La discussione politica in Italia sul tema dell’immigrazione oscilla tra il considerare gli “stranieri” come la fonte di tutti i mali (tipo: “ci portano delinquenza, ci rubano il lavoro”) o, all’opposto, l’attribuire loro una sorta di ruolo salvifico per la nostra nazione (della serie: “fanno i lavori e i figli che gli italiani non vogliono fare e ci pagano le pensioni”).

La qualità del dibattito non è eccelsa. E la conoscenza dei fenomeni migratori è in generale molto scarsa, mezze verità, molti luoghi comuni.

 

Il reddito di cittadinanza è incostituzionale

Prendo lo spunto dal recente provvedimento del Reddito di cittadinanza per fare una riflessione di carattere generale sul tema.
Nella platea beneficiari del provvedimento, i famosi 5 mln di persone in condizioni di povertà assoluta, l’Istat stima che circa 1,6 mln siano extracomunitari o neocomunitari. Con un peso rilevantissimo nelle aree del nord Italia (oltre il 40% sul totale dei potenziali beneficiari).

Ebbene, gli estensori del provvedimento, per limitare l’accesso degli immigrati al sussidio, introducono la norma di vincolare la presentazione delle domande solo per i richiedenti che abbiano una regolare residenza nel nostro paese da almeno 10 anni. L’obiettivo dichiarato è quello di delimitare l’accesso agli immigrati e, in effetti , la norma produrrebbe in tal senso un sostanziale dimezzamento della platea. Ma, cosa singolare, il numero dei potenziali beneficiari, secondo la propaganda ufficiale rimane sostanzialmente inalterato.

La norma introdotta è palesemente incostituzionale perché l’impedimento all’accesso delle prestazioni sociali per gli stranieri lungo soggiornanti è sancito dalle direttive europee e, in tal senso, si è già pronunciata in più occasioni la nostra Corte Costituzionale. Ma per i nostri attuali governanti si vede che questi stranieri non esistono.

 

Gli stranieri non esistono

Ma, altra cosa singolare è che, nella fattispecie, non esistono nemmeno per la sinistra italiana. Non è una disattenzione. Semplicemente perché, dopo aver sostenuto che abbiamo bisogno di nuovi immigrati per risolvere i problemi del nostro mercato del lavoro e del welfare italiano, è difficile prendere atto del contrario.

E cioè, come rilevato dall’Istat, che i due terzi di questa popolazione è in condizioni di povertà assoluta o del rischio di diventarlo. In poche parole che dobbiamo porci seriamente il tema di come, doverosamente, rendere sostenibile la condizione di lavoro, di reddito e di integrazione sociale della popolazione immigrata già residente in Italia.

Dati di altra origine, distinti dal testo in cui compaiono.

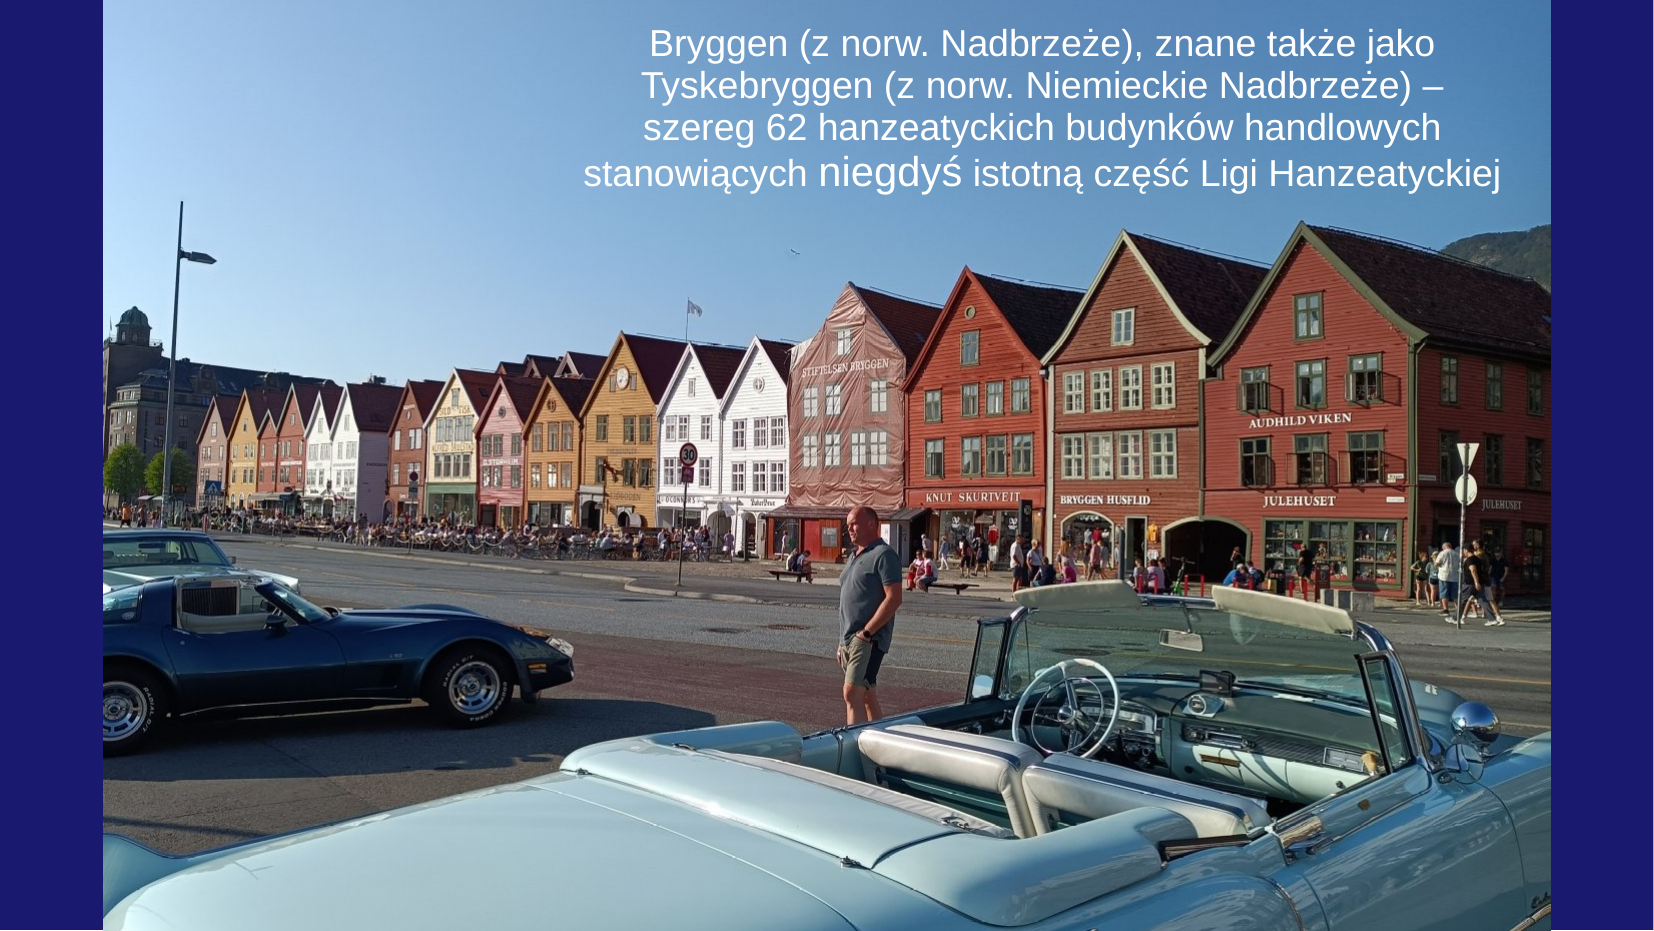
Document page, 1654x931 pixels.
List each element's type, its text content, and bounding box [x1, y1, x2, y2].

picture [103, 0, 1551, 931]
text_box Bryggen (z norw. Nadbrzeże), znane także jako Tyskebryggen (z norw. Niemieckie Nadbrzeże) – szereg 62 hanzeatyckich budynków handlowych stanowiących niegdyś istotną część Ligi Hanzeatyckiej [531, 15, 1554, 207]
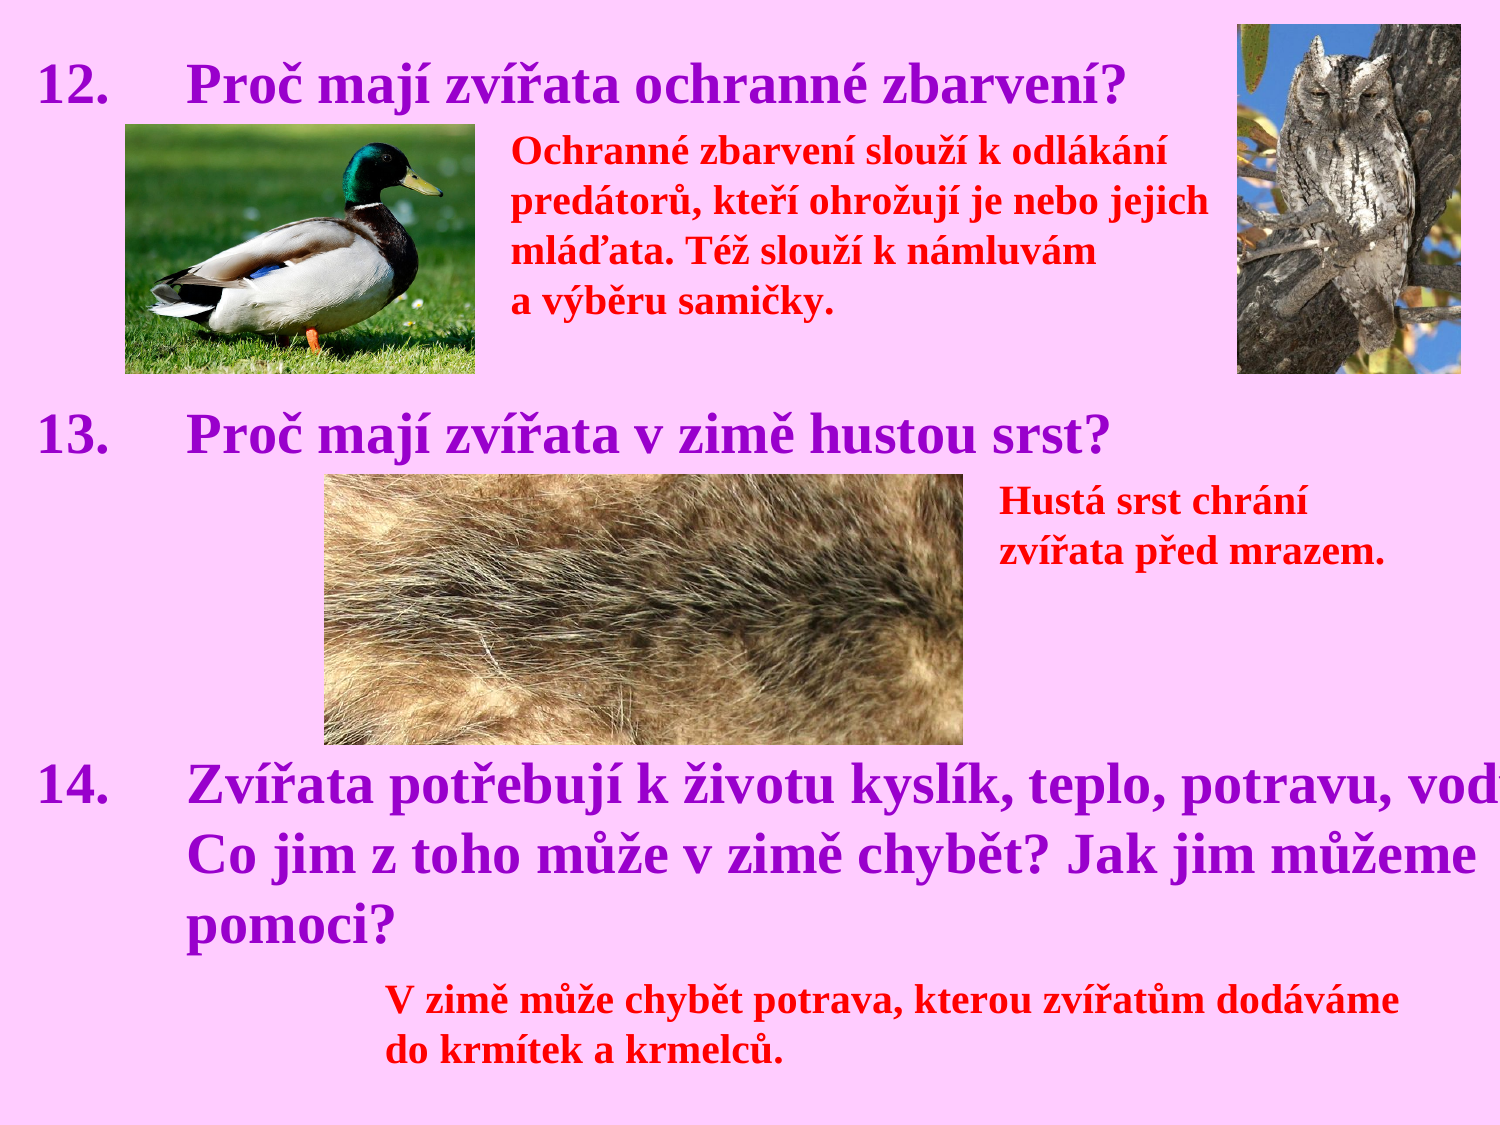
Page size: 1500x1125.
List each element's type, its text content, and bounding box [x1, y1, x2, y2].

picture [1237, 24, 1461, 374]
text_box Ochranné zbarvení slouží k odlákání predátorů, kteří ohrožují je nebo jejich mláďata. Též slouží k námluvám a výběru samičky. [495, 114, 1225, 331]
text_box V zimě může chybět potrava, kterou zvířatům dodáváme do krmítek a krmelců. [370, 964, 1416, 1080]
text_box 12. Proč mají zvířata ochranné zbarvení? 13. Proč mají zvířata v zimě hustou srst? 14. Zvířata potřebují k životu kyslík, teplo, potravu, vodu. Co jim z toho může v zimě chybět? Jak jim můžeme pomoci? [22, 37, 1500, 963]
picture [125, 124, 475, 374]
text_box Hustá srst chrání zvířata před mrazem. [984, 464, 1401, 581]
picture [324, 474, 963, 746]
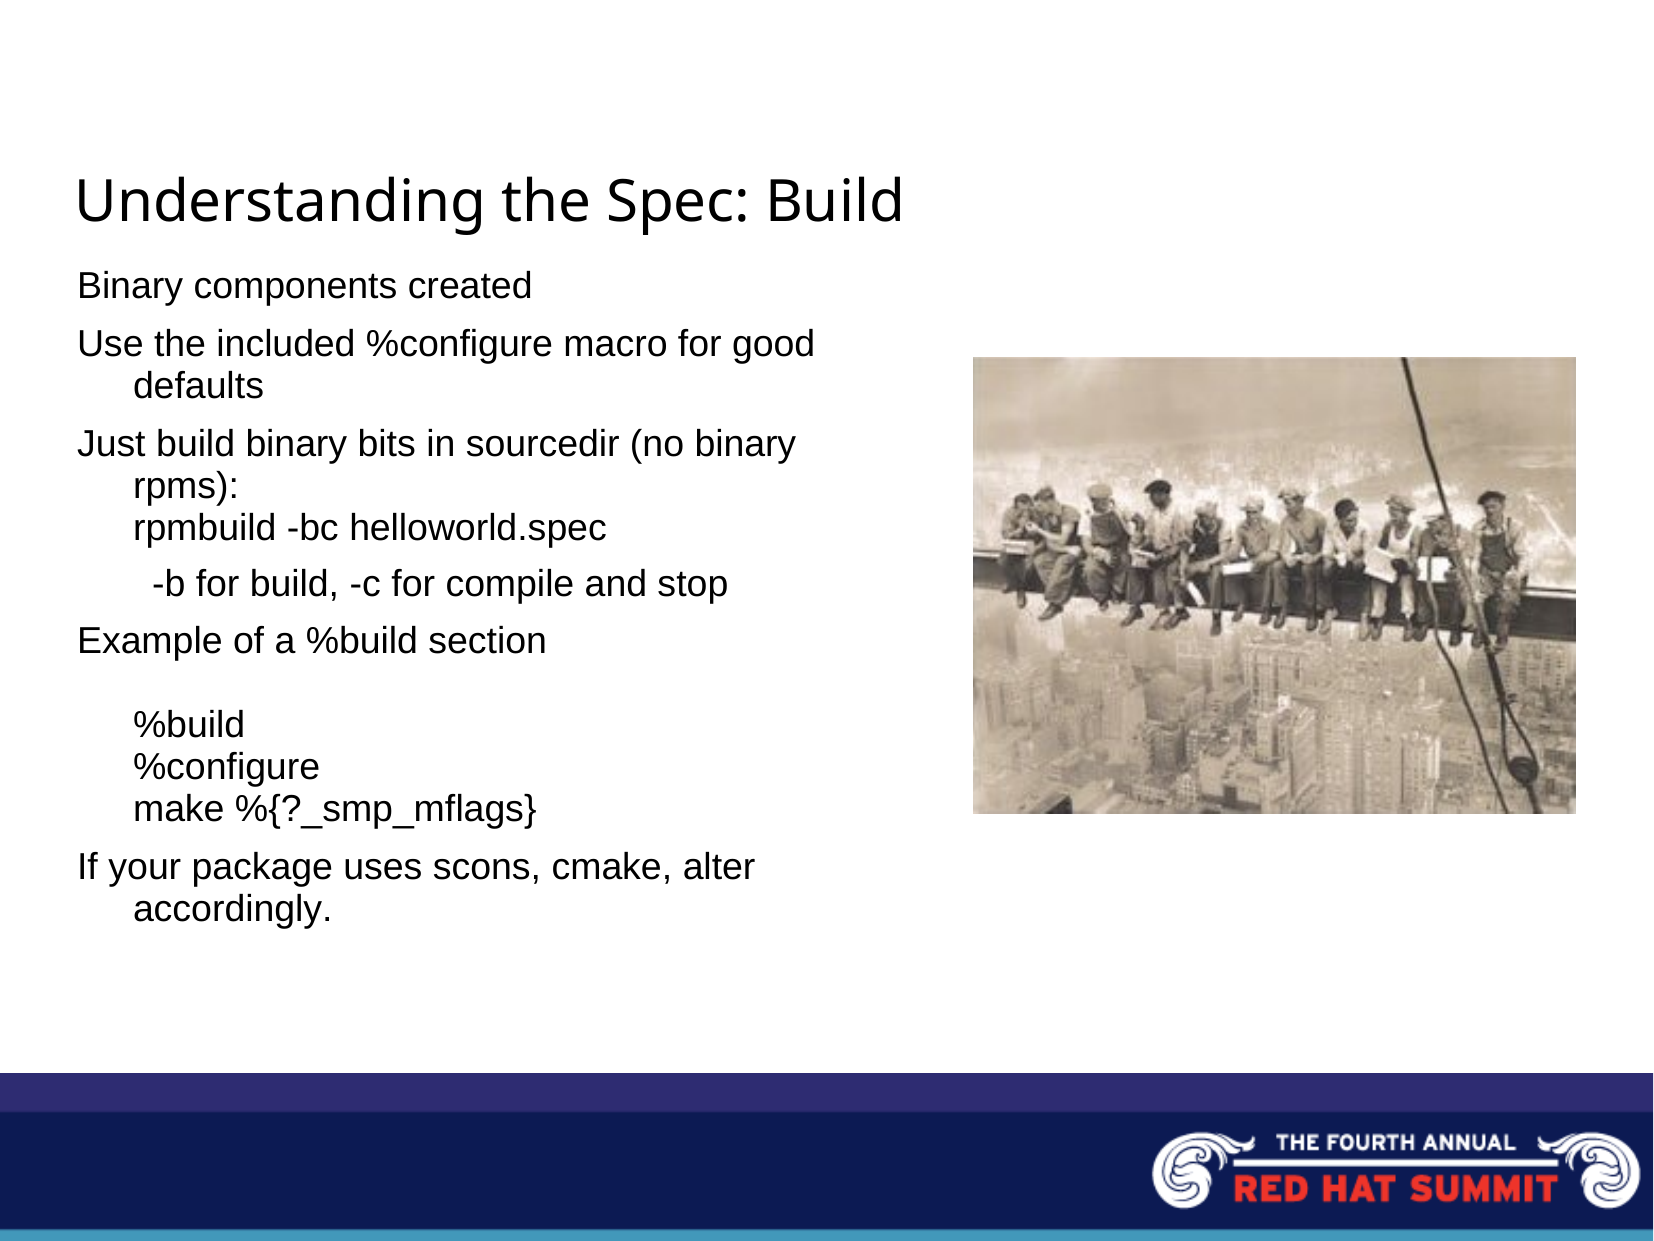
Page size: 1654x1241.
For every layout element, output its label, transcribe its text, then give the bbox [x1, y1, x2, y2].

picture [973, 357, 1576, 814]
title Understanding the Spec: Build [74, 140, 1506, 259]
picture [0, 1073, 1654, 1241]
list Binary components created Use the included %configure macro for good defaults Just build binary bits in sourcedir (no binary rpms): rpmbuild -bc helloworld.spec -b for build, -c for compile and stop Example of a %build section %build %configure make %{?_smp_mflags} If your package uses scons, cmake, alter accordingly. [77, 264, 910, 1174]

Dati i miei trascorsi professionali, mi sono occupato del tema per qualche anno, ho cercato di analizzarlo, di documentare il fenomeno e le sue cause distinte anche per le diverse comunità di origine, di sensibilizzare le autorità politiche di turno. Non vi dico gli improperi che ho ricevuto dall’intero arco politico, quando sollecitavo la destra a potenziare le politiche attive del lavoro per gli immigrati residenti, anche per evitare un eccesso di interventi assistenziali, ovvero quando sollecitavo la sinistra a prendere atto che l’introduzione di nuove quote di ingresso per immigrati a bassa qualificazione avrebbe prodotto danni nel mercato del lavoro soprattutto per gli immigrati già residenti.

 

Guai ai fatti!

Ma in Italia funziona così. Analizzare i fenomeni, valutare i problemi e i fabbisogni e adottare politiche coerenti, è un lusso che non ci possiamo consentire. Vale per la povertà, come per l’immigrazione e il mercato del lavoro.

Molto meglio, e politicamente produttivo, lavorare sulle percezioni, i pregiudizi, i luoghi comuni, costruire un immaginario collettivo falsato. Come si suol dire… e se i fatti sono diversi, peggio per loro!